Morinière Jeanne, Rousseaux Sophie, Steuerwald Ulrich, Soler-López Montserrat, Curtet Sandrine, Vitte Anne-Laure, Govin Jérôme, Gaucher Jonathan, Sadoul Karin, Hart Darren J, Krijgsveld Jeroen, Khochbin Saadi, Müller Christoph W, Petosa Carlo
European Molecular Biology Laboratory, Grenoble Outstation, 6 rue Jules Horowitz, BP 181, 38042 Grenoble Cedex 9, France.
Nature. 2009 Oct 1;461(7264):664-8. doi: 10.1038/nature08397.
A key step in many chromatin-related processes is the recognition of histone post-translational modifications by effector modules such as bromodomains and chromo-like domains of the Royal family. Whereas effector-mediated recognition of single post-translational modifications is well characterized, how the cell achieves combinatorial readout of histones bearing multiple modifications is poorly understood. One mechanism involves multivalent binding by linked effector modules. For example, the tandem bromodomains of human TATA-binding protein-associated factor-1 (TAF1) bind better to a diacetylated histone H4 tail than to monoacetylated tails, a cooperative effect attributed to each bromodomain engaging one acetyl-lysine mark. Here we report a distinct mechanism of combinatorial readout for the mouse TAF1 homologue Brdt, a testis-specific member of the BET protein family. Brdt associates with hyperacetylated histone H4 (ref. 7) and is implicated in the marked chromatin remodelling that follows histone hyperacetylation during spermiogenesis, the stage of spermatogenesis in which post-meiotic germ cells mature into fully differentiated sperm. Notably, we find that a single bromodomain (BD1) of Brdt is responsible for selectively recognizing histone H4 tails bearing two or more acetylation marks. The crystal structure of BD1 bound to a diacetylated H4 tail shows how two acetyl-lysine residues cooperate to interact with one binding pocket. Structure-based mutagenesis that reduces the selectivity of BD1 towards diacetylated tails destabilizes the association of Brdt with acetylated chromatin in vivo. Structural analysis suggests that other chromatin-associated proteins may be capable of a similar mode of ligand recognition, including yeast Bdf1, human TAF1 and human CBP/p300 (also known as CREBBP and EP300, respectively). Our findings describe a new mechanism for the combinatorial readout of histone modifications in which a single effector module engages two marks on a histone tail as a composite binding epitope.

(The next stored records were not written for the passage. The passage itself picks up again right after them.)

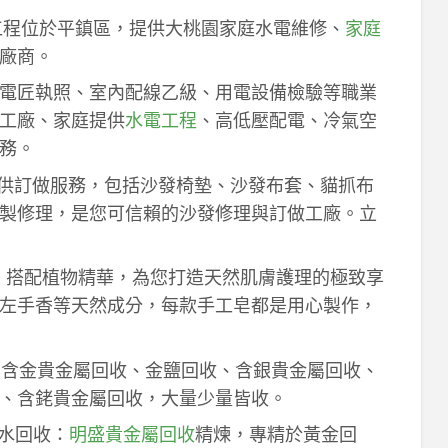
工程位於平鎮區，提供大桃園家庭水電維修、
家庭
廠商。
電匠執照、室內配線乙級、用電設備檢驗等職業
工廠、家庭提供
水電工程
、高低壓配電、冷氣空
務。
供訂做服務，包括沙發椅墊、沙發布套、貓抓布
製修理，是您可信賴的沙發修理與訂做工廠。立
作，搭配植物精華，為您打造天然肌膚護理的極致享
左手香等天然成分，每款手工皂都是用心製作，
！含金貴金屬回收、金鹽回收、含銀貴金屬回收、
、含銠貴金屬回收，大量少量皆收。
鈀水回收：
明盛貴金屬回收
精煉，專精於黃金回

许多与染色质相关的过程中的一个关键步骤是效应器模块对组蛋白翻译后修饰的识别,比如皇家家族的溴结构域和类染色质结构域。虽然效应器介导的对单个翻译后修饰的识别已得到充分表征,但细胞如何实现对带有多种修饰的组蛋白进行组合式读出却知之甚少。一种机制涉及相连的效应器模块的多价结合。例如,人TATA结合蛋白相关因子1(TAF1)的串联溴结构域与双乙酰化的组蛋白H4尾巴的结合比与单乙酰化尾巴的结合更好,这种协同效应归因于每个溴结构域与一个乙酰化赖氨酸标记结合。在此,我们报道了小鼠TAF1同源物Brdt(BET蛋白家族的睾丸特异性成员)的一种不同的组合式读出机制。Brdt与高度乙酰化的组蛋白H4相关(参考文献7),并参与精子发生过程中组蛋白高度乙酰化后显著的染色质重塑,精子发生是减数分裂后生殖细胞成熟为完全分化精子的阶段。值得注意的是,我们发现Brdt的单个溴结构域(BD1)负责选择性识别带有两个或更多乙酰化标记的组蛋白H4尾巴。与双乙酰化H4尾巴结合的BD1的晶体结构展示了两个乙酰化赖氨酸残基如何协同与一个结合口袋相互作用。基于结构的诱变降低了BD1对双乙酰化尾巴的选择性,这在体内破坏了Brdt与乙酰化染色质的结合。结构分析表明,其他与染色质相关的蛋白质可能也能够进行类似的配体识别模式,包括酵母Bdf1、人TAF1和人CBP/p300(分别也称为CREBBP和EP300)。我们的研究结果描述了一种组蛋白修饰组合式读出的新机制,其中单个效应器模块将组蛋白尾巴上的两个标记作为复合结合表位进行结合。